Excerpted passage:
-.-.-
Welcome to the beginning of our next 8-week seasonal writing challenge! Join us for bite-sized prompts and self-reflection.
Spring has sprung (despite the layer of frost on the ground this morning), and so we have a new season of food writing prompts. (You can check out the winter prompts here.)
Over the next eight weeks, paid subscribers will receive a weekly writing prompt that will help you to deepen your relationship with food and eating. Think of it like a process of self-discovery in bite-sized chunks. Take the challenge and give yourself the gift of writing from them every week!
Throughout my life, whenever things have been hard or confusing or full of grief, I often turn to writing as a way to understand and process my feelings. It is such a wonderful practice. Writing about food is a particularly useful way to access our internal world because we have a lot of experiences with food. As a result, the parts of our brains that process memory and emotions are directly linked to the parts of our brains that register food sensory experiences such as taste and smell.
If you would like access to these food writing prompts, or to support Feed Me Figs in general, you can upgrade to a paid subscription here.
If you don’t want to commit to a full year subscription, you can pay monthly for the price of two coffees.
Also, no one will be turned away for lack of funds. If you think you would benefit from these prompts but can’t afford them at this time, email me at ginarae@substack.com, and I will gift you a subscription.
This week, the prompts will explore the idea of nourishment.
It seems like this word is everywhere now. Nourishing foods, nourishing workouts, nourishing hair conditioners, nourishing zoom calls!
The earliest known use of the noun nourishment is in the Middle English period (1150—1500). Looking on Google trends, it seems the word nourishing really took off between June 20, 2021—March 12, 2023 before settling back to its normal baseline. I wonder what happened then? Perhaps we were all looking for ways to nourish ourselves during COVID lockdowns. If we map it by subregion, it turns out New York state is really into being nourished.
Sometimes nourishment isn’t about what we are eating, but the context. A quiche dropped off by a friend, a morning coffee in a mug made by another friend, a picnic with loved ones on a warm afternoon. We feel a sense of nourishment when we are taken care of by others. And indeed, the words nurture and nurse are based on the same root, the Latin verb nūtrīre, meaning “to feed” or “to care for.”
-.-.-
[Transcribed page contents]
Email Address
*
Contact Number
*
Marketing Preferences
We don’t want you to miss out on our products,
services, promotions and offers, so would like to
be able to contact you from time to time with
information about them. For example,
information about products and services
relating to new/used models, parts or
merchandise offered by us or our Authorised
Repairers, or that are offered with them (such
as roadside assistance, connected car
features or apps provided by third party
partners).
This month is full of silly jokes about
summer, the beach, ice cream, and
-.-.-
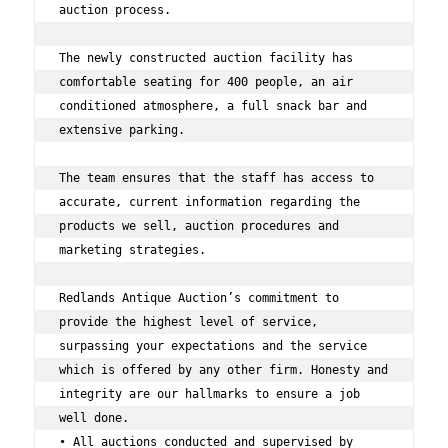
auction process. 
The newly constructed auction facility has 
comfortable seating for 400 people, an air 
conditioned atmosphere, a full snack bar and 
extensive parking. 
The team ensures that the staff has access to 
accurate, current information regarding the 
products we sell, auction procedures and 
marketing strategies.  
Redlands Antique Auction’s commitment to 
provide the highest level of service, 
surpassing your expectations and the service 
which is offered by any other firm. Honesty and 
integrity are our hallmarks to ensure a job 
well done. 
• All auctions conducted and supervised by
-.-.-
Questions on the material:
[a] Retype the food writing newsletter from "Over the next" to "taste and smell.".
[b] In the food writing newsletter, what Latin verb are the words nurture and nurse based on?

Exercise results:
[a]
Over the next eight weeks, paid subscribers will receive a weekly writing prompt that will help you to deepen your relationship with food and eating. Think of it like a process of self-discovery in bite-sized chunks. Take the challenge and give yourself the gift of writing from them every week!
Throughout my life, whenever things have been hard or confusing or full of grief, I often turn to writing as a way to understand and process my feelings. It is such a wonderful practice. Writing about food is a particularly useful way to access our internal world because we have a lot of experiences with food. As a result, the parts of our brains that process memory and emotions are directly linked to the parts of our brains that register food sensory experiences such as taste and smell.

[b] Nūtrīre, meaning "to feed" or "to care for."